Dataset entries:
··········

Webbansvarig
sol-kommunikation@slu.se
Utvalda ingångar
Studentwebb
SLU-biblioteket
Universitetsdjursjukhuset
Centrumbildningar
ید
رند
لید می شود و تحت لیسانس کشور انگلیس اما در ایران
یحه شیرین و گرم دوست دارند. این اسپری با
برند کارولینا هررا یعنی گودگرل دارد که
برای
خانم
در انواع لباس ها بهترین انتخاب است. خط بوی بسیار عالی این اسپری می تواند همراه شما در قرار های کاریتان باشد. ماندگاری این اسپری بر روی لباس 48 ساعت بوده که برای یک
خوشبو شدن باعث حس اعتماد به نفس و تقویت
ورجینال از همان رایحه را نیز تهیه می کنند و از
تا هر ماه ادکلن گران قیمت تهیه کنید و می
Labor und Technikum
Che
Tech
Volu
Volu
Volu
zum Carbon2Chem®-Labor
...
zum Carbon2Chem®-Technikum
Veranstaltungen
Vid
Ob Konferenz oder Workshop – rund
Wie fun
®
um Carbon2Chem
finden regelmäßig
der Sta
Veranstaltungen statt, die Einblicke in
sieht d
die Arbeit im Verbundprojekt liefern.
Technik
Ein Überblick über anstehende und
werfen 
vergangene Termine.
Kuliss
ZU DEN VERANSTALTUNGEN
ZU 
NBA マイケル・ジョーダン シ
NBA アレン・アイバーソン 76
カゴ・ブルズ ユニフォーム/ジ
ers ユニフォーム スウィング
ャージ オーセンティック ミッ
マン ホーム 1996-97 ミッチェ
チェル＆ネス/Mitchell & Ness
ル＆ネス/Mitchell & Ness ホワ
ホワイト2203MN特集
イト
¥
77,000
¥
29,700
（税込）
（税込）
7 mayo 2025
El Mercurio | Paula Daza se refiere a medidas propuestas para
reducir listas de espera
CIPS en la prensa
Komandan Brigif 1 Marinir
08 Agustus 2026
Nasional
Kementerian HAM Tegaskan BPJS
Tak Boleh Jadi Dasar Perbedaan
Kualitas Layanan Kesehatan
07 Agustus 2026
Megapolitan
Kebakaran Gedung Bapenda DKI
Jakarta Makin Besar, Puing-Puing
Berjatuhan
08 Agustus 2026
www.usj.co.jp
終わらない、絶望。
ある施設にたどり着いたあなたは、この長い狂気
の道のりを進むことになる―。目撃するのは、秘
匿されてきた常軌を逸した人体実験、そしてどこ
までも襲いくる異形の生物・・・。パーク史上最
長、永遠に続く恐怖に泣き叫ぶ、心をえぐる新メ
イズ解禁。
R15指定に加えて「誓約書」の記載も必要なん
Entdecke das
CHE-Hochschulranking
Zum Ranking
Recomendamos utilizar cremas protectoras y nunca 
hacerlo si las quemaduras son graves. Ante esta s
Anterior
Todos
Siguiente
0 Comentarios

··········

◆ WHAT THE TASK REQUIRES: Rewrite all the records above, replacing "Agustus" with "August" everywhere it occurs and leaving the rest unchanged.

◆ EXERCISE RESPONSE:
Webbansvarig
sol-kommunikation@slu.se
Utvalda ingångar
Studentwebb
SLU-biblioteket
Universitetsdjursjukhuset
Centrumbildningar
ید
رند
لید می شود و تحت لیسانس کشور انگلیس اما در ایران
یحه شیرین و گرم دوست دارند. این اسپری با
برند کارولینا هررا یعنی گودگرل دارد که
برای
خانم
در انواع لباس ها بهترین انتخاب است. خط بوی بسیار عالی این اسپری می تواند همراه شما در قرار های کاریتان باشد. ماندگاری این اسپری بر روی لباس 48 ساعت بوده که برای یک
خوشبو شدن باعث حس اعتماد به نفس و تقویت
ورجینال از همان رایحه را نیز تهیه می کنند و از
تا هر ماه ادکلن گران قیمت تهیه کنید و می
Labor und Technikum
Che
Tech
Volu
Volu
Volu
zum Carbon2Chem®-Labor
...
zum Carbon2Chem®-Technikum
Veranstaltungen
Vid
Ob Konferenz oder Workshop – rund
Wie fun
®
um Carbon2Chem
finden regelmäßig
der Sta
Veranstaltungen statt, die Einblicke in
sieht d
die Arbeit im Verbundprojekt liefern.
Technik
Ein Überblick über anstehende und
werfen 
vergangene Termine.
Kuliss
ZU DEN VERANSTALTUNGEN
ZU 
NBA マイケル・ジョーダン シ
NBA アレン・アイバーソン 76
カゴ・ブルズ ユニフォーム/ジ
ers ユニフォーム スウィング
ャージ オーセンティック ミッ
マン ホーム 1996-97 ミッチェ
チェル＆ネス/Mitchell & Ness
ル＆ネス/Mitchell & Ness ホワ
ホワイト2203MN特集
イト
¥
77,000
¥
29,700
（税込）
（税込）
7 mayo 2025
El Mercurio | Paula Daza se refiere a medidas propuestas para
reducir listas de espera
CIPS en la prensa
Komandan Brigif 1 Marinir
08 August 2026
Nasional
Kementerian HAM Tegaskan BPJS
Tak Boleh Jadi Dasar Perbedaan
Kualitas Layanan Kesehatan
07 August 2026
Megapolitan
Kebakaran Gedung Bapenda DKI
Jakarta Makin Besar, Puing-Puing
Berjatuhan
08 August 2026
www.usj.co.jp
終わらない、絶望。
ある施設にたどり着いたあなたは、この長い狂気
の道のりを進むことになる―。目撃するのは、秘
匿されてきた常軌を逸した人体実験、そしてどこ
までも襲いくる異形の生物・・・。パーク史上最
長、永遠に続く恐怖に泣き叫ぶ、心をえぐる新メ
イズ解禁。
R15指定に加えて「誓約書」の記載も必要なん
Entdecke das
CHE-Hochschulranking
Zum Ranking
Recomendamos utilizar cremas protectoras y nunca 
hacerlo si las quemaduras son graves. Ante esta s
Anterior
Todos
Siguiente
0 Comentarios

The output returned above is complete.